A médium fez um movimento de contrariedade:

— Se estou certo disto?  Mas que ideia é essa?

— Bem, então toque o seu rosto e o seu peito.

A médium levou a mão direita às faces e uma expressão de indizível pasmo se desenhou em seu rosto: Valente Martínez (que, segundo os retratos dos diários, era barbudo) se apalpava imberbe...

A mão trêmula pousou, em seguida, no lábio superior, procurando o bigode ausente. Depois, mais trêmula ainda, desceu ao peito e, ao perceber a túrgida carne dos seios, a médium deixou escapar um grito gutural, horrível, enquanto que suores frios molhavam a sua fronte, lívida de tortura, em que se lia o supremo espanto da convicção...
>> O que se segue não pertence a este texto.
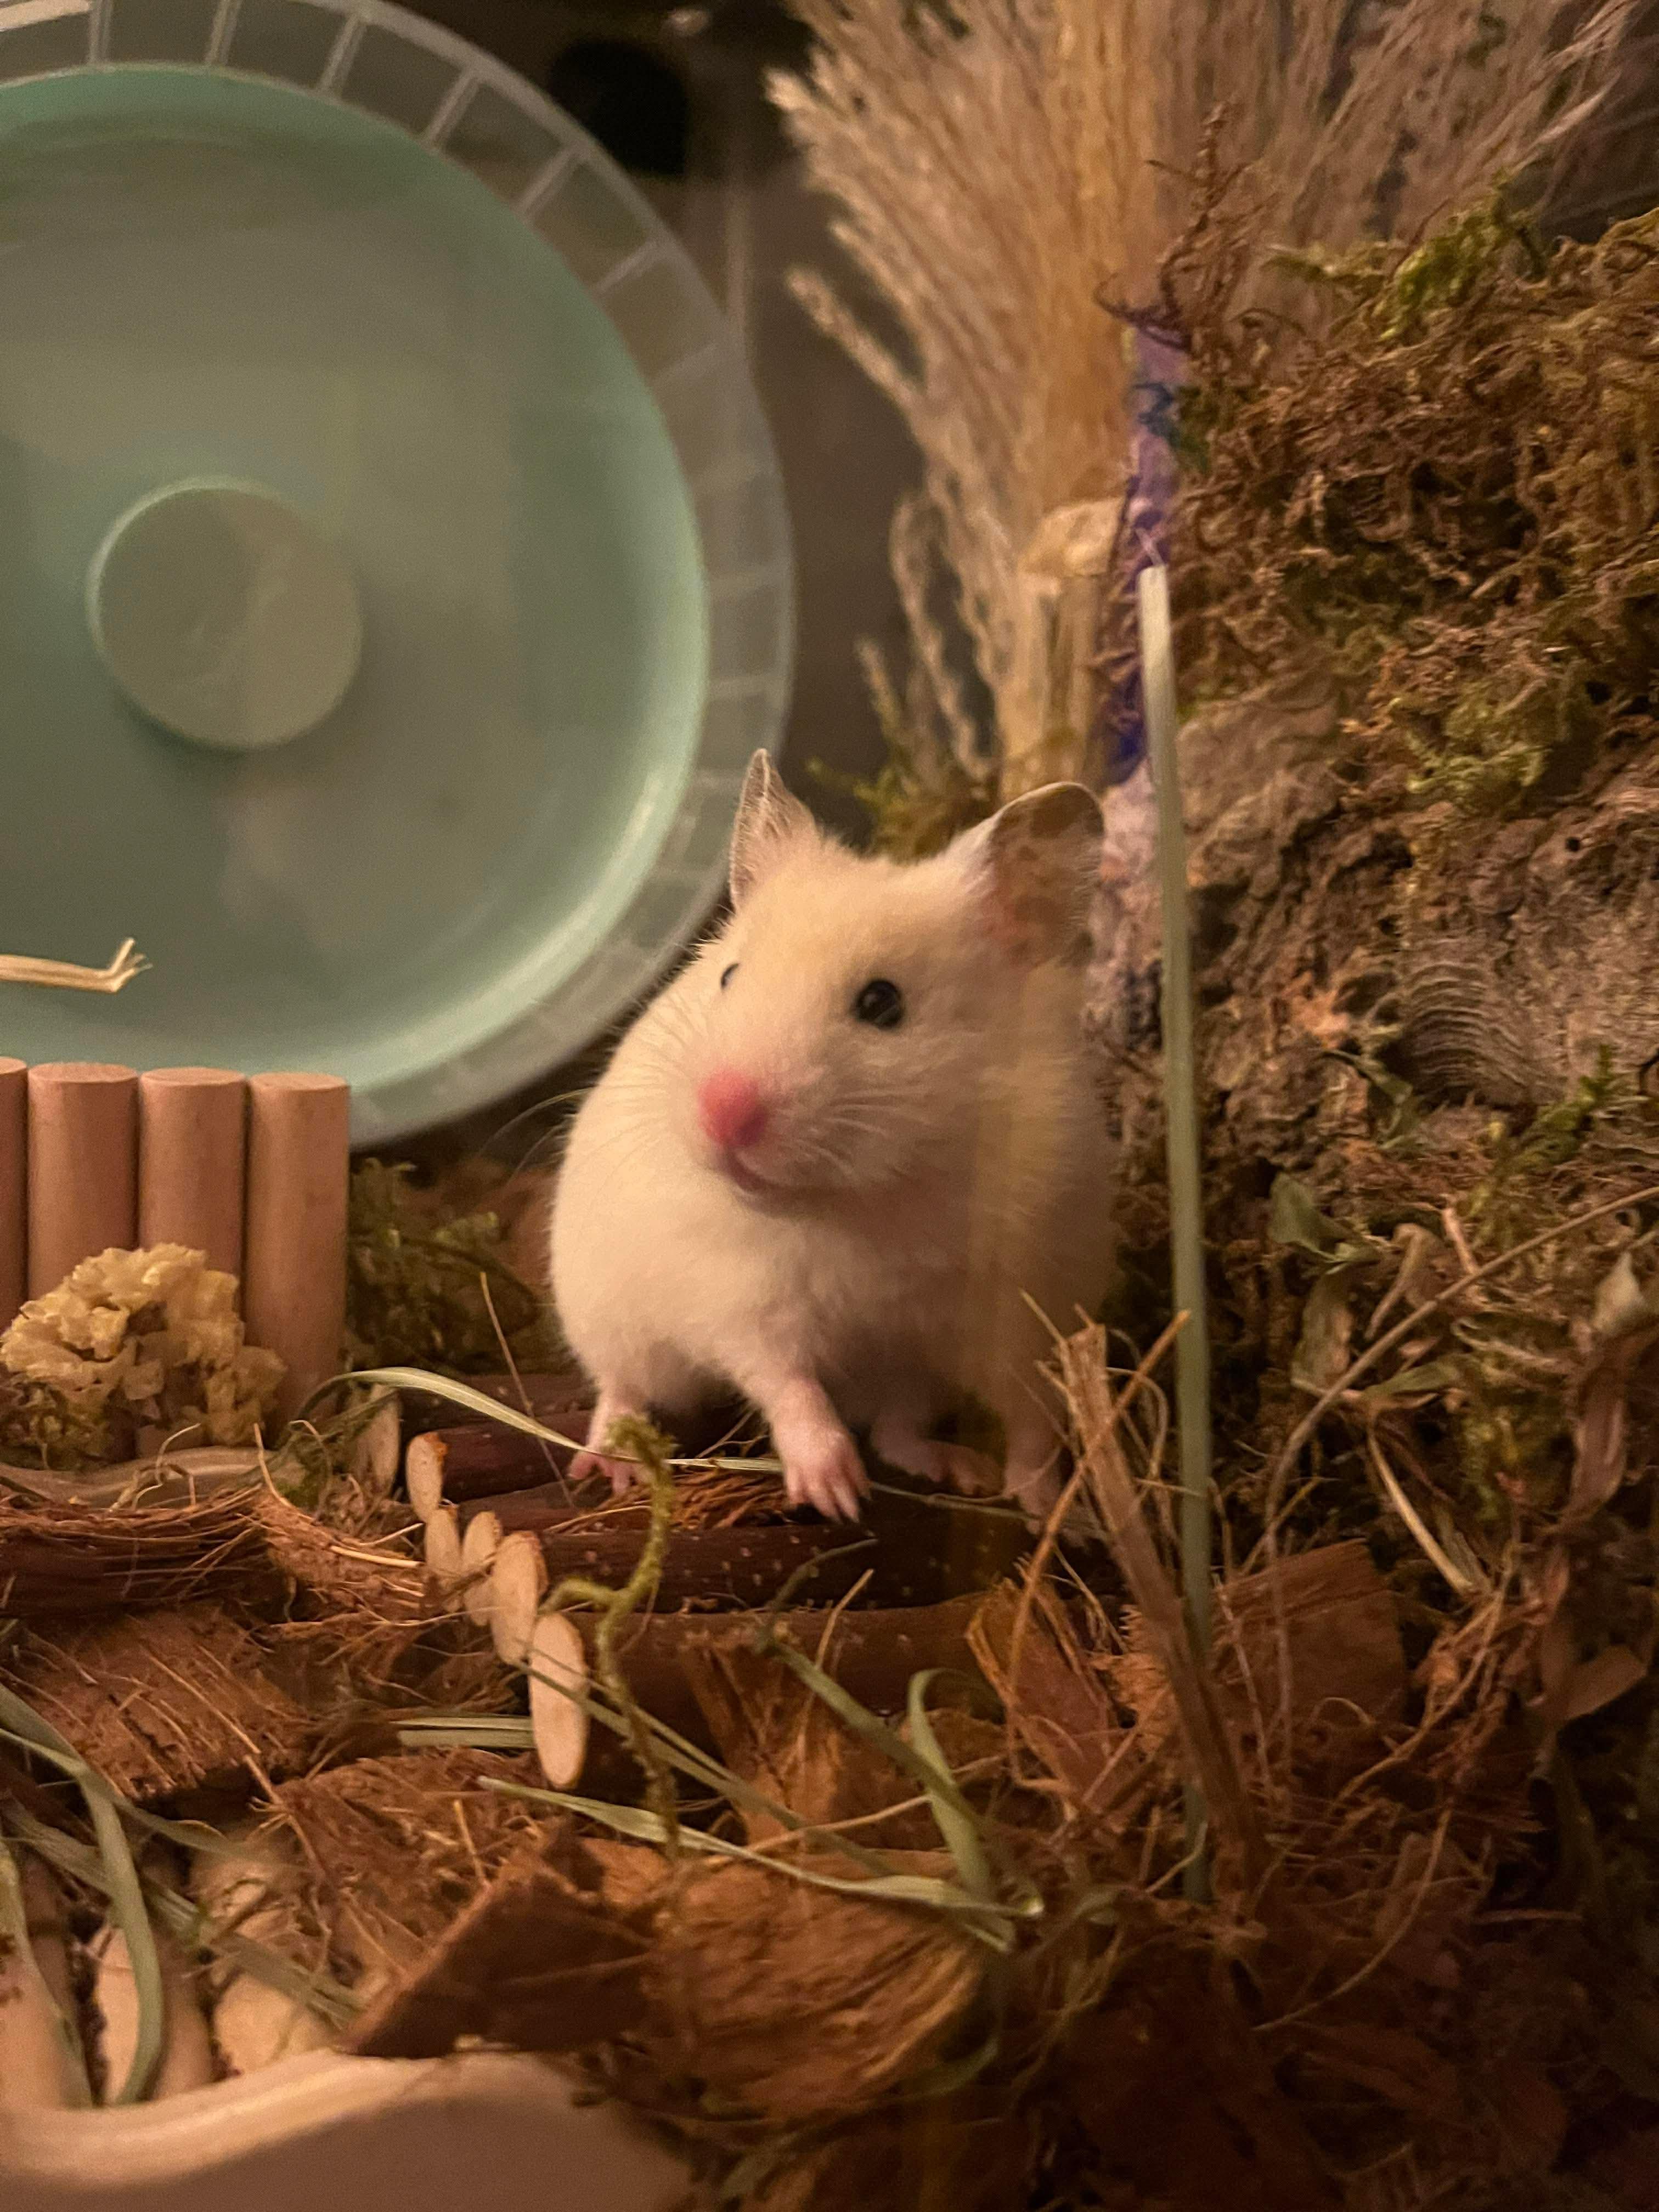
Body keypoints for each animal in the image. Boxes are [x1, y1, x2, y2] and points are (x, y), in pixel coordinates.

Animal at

Seguiu-se um silêncio muito longo, durante a qual a médium, imóvel, murmurava coisas incompreensíveis, com lábios convulsos. Por fim, o presidente disse:

— Você está vendo agora que está bem morto! Por caridade, eu o desenganei, para que não pense mais nas coisas da terra e procure elevar o seu espírito a Deus.

— “Tem razão...” — murmurou penosamente a médium.

Em seguida, depois de uma pausa, suspirou:

— “Obrigado!”

E não disse mais palavra até sair do transe.